**COMO FAZER:**
Copie de novo o texto sobre a ata do Copom, começando em "Título: Ata do" e indo até "na próxima quinta-feira.". Troque o nome "demanda" por "procura".

**TRECHO PARA LER:**

####

Título: Ata do Copom deve reforçar temor do BC com a demanda
Autor: Graner, Fabio
Fonte: O Estado de São Paulo, 14/09/2008, Economia, p. B8

PIB do 2.º trimestre evidenciou forte ritmo do consumo, o que, segundo analistas, pode alimentar a inflação

Fabio Graner

O forte aquecimento da demanda interna revelado nos dados do Produto Interno bruto (PIB) do segundo trimestre reforçou a decisão do Banco Central de subir a taxa básica de juros em 0,75 ponto porcentual. Esse raciocínio vai aparecer na ata do Comitê de Política Monetária (Copom), a ser divulgada na próxima quinta-feira.

Nos últimos documentos, o BC já alertava para o descompasso entre oferta e demanda, que poderia causar alta na inflação. Essa percepção ficou mais evidente a partir da leitura dos dados atualizados do PIB, que evidenciaram uma alta de 8,6% na demanda interna - pelo critério de absorção doméstica, que inclui consumo das famílias e do governo, investimentos e estoques -, enquanto a oferta teve expansão de 6%.

####

**DADOS FORNECIDOS:**
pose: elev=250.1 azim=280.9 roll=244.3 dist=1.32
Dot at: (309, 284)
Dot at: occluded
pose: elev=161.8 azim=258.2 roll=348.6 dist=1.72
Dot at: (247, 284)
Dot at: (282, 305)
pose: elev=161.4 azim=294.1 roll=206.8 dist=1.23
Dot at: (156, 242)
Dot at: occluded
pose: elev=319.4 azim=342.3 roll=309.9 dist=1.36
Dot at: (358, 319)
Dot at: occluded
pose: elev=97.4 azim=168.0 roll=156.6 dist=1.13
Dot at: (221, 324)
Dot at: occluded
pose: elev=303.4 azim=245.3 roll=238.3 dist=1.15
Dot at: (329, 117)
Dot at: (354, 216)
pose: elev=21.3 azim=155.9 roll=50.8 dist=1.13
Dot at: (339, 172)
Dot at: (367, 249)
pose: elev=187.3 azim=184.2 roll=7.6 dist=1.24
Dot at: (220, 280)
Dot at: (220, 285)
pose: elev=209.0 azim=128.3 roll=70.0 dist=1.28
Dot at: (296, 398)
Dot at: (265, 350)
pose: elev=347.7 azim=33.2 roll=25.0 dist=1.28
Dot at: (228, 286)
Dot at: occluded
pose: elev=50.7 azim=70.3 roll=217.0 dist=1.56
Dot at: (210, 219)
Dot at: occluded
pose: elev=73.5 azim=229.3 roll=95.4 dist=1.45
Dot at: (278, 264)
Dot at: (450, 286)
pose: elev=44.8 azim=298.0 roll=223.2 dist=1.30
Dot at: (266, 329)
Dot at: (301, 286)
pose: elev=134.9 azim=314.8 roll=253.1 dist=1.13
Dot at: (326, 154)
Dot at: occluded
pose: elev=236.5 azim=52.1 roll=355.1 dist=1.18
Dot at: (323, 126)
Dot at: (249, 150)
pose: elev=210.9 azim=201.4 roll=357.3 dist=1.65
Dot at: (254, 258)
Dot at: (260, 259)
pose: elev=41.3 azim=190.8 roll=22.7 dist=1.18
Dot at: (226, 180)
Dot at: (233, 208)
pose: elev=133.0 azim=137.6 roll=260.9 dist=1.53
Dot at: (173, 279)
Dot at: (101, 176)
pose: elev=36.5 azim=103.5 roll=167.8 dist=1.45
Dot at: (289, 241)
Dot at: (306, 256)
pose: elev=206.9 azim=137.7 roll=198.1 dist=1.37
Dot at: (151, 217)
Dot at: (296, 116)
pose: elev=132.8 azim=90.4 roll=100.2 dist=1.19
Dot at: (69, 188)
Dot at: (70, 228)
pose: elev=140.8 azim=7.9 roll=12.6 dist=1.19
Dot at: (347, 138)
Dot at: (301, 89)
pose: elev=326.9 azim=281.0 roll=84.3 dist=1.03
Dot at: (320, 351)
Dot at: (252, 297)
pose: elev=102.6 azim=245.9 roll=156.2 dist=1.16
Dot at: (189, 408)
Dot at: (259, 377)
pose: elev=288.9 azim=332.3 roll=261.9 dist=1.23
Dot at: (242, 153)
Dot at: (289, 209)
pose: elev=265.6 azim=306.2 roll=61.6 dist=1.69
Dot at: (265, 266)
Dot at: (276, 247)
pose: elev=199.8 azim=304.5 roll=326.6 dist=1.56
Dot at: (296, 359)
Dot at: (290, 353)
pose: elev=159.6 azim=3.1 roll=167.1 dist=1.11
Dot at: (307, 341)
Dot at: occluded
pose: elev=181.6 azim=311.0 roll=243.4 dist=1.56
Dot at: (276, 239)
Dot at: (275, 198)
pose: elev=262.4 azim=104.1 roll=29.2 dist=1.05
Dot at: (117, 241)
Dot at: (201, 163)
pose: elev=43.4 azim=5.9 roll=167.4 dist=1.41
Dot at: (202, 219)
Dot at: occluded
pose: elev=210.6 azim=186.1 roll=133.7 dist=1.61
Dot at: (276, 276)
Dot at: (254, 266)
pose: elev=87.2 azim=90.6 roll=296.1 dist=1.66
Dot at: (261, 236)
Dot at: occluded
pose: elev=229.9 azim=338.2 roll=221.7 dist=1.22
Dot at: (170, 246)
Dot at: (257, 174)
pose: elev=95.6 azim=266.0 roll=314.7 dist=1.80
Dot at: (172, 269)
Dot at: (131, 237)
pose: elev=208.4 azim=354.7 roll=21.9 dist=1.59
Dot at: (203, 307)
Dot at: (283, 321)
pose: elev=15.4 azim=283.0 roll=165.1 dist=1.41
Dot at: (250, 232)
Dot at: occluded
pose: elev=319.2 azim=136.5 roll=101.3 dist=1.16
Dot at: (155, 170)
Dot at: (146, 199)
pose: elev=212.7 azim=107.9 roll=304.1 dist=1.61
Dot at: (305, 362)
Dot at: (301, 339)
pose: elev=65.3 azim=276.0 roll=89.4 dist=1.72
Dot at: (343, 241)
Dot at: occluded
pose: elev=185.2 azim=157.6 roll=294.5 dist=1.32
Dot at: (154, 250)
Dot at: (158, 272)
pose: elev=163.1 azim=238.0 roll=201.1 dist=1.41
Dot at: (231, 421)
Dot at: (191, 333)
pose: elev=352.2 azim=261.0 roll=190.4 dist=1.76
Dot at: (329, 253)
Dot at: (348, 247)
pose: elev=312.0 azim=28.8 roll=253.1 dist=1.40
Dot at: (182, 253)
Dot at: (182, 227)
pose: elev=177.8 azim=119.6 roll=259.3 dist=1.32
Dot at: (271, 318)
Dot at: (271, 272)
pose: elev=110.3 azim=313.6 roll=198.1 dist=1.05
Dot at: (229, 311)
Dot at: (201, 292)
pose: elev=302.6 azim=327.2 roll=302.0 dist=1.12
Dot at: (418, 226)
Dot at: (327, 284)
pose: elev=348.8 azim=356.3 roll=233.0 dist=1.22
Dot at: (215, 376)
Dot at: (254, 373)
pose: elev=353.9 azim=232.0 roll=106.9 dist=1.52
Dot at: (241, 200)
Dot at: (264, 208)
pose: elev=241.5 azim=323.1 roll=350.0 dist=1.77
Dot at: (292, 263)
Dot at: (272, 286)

####

**SUA RESPOSTA:**
Título: Ata do Copom deve reforçar temor do BC com a procura
Autor: Graner, Fabio
Fonte: O Estado de São Paulo, 14/09/2008, Economia, p. B8

PIB do 2.º trimestre evidenciou forte ritmo do consumo, o que, segundo analistas, pode alimentar a inflação

Fabio Graner

O forte aquecimento da procura interna revelado nos dados do Produto Interno bruto (PIB) do segundo trimestre reforçou a decisão do Banco Central de subir a taxa básica de juros em 0,75 ponto porcentual. Esse raciocínio vai aparecer na ata do Comitê de Política Monetária (Copom), a ser divulgada na próxima quinta-feira.